(Records from a dataset)
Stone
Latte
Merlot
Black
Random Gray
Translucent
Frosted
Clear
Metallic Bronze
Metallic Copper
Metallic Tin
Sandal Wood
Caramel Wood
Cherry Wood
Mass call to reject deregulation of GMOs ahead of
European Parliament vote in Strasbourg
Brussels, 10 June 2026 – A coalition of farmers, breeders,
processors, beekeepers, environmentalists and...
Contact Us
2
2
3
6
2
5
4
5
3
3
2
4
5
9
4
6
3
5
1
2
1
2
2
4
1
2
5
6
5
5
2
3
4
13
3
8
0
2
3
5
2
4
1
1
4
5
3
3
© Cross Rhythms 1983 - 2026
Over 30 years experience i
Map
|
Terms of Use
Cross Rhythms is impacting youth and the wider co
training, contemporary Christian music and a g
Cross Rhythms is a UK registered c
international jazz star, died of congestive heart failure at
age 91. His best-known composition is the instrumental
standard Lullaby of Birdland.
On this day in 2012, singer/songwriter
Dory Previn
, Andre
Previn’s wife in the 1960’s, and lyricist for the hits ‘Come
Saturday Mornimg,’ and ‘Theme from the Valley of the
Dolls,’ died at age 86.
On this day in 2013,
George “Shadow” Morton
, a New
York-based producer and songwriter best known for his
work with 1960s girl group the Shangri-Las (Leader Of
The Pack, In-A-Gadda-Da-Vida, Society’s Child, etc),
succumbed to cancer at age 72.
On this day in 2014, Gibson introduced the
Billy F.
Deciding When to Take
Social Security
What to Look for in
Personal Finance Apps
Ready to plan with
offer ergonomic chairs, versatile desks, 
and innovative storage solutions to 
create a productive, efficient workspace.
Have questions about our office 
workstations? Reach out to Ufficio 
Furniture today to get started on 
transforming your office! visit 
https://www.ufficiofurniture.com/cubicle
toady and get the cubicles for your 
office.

**Work required:** Reproduce the material word for word, beginning at its first line and stopping after the line that contains "York-based producer and".

**Written answer:**
Stone
Latte
Merlot
Black
Random Gray
Translucent
Frosted
Clear
Metallic Bronze
Metallic Copper
Metallic Tin
Sandal Wood
Caramel Wood
Cherry Wood
Mass call to reject deregulation of GMOs ahead of
European Parliament vote in Strasbourg
Brussels, 10 June 2026 – A coalition of farmers, breeders,
processors, beekeepers, environmentalists and...
Contact Us
2
2
3
6
2
5
4
5
3
3
2
4
5
9
4
6
3
5
1
2
1
2
2
4
1
2
5
6
5
5
2
3
4
13
3
8
0
2
3
5
2
4
1
1
4
5
3
3
© Cross Rhythms 1983 - 2026
Over 30 years experience i
Map
|
Terms of Use
Cross Rhythms is impacting youth and the wider co
training, contemporary Christian music and a g
Cross Rhythms is a UK registered c
international jazz star, died of congestive heart failure at
age 91. His best-known composition is the instrumental
standard Lullaby of Birdland.
On this day in 2012, singer/songwriter
Dory Previn
, Andre
Previn’s wife in the 1960’s, and lyricist for the hits ‘Come
Saturday Mornimg,’ and ‘Theme from the Valley of the
Dolls,’ died at age 86.
On this day in 2013,
George “Shadow” Morton
, a New
York-based producer and songwriter best known for his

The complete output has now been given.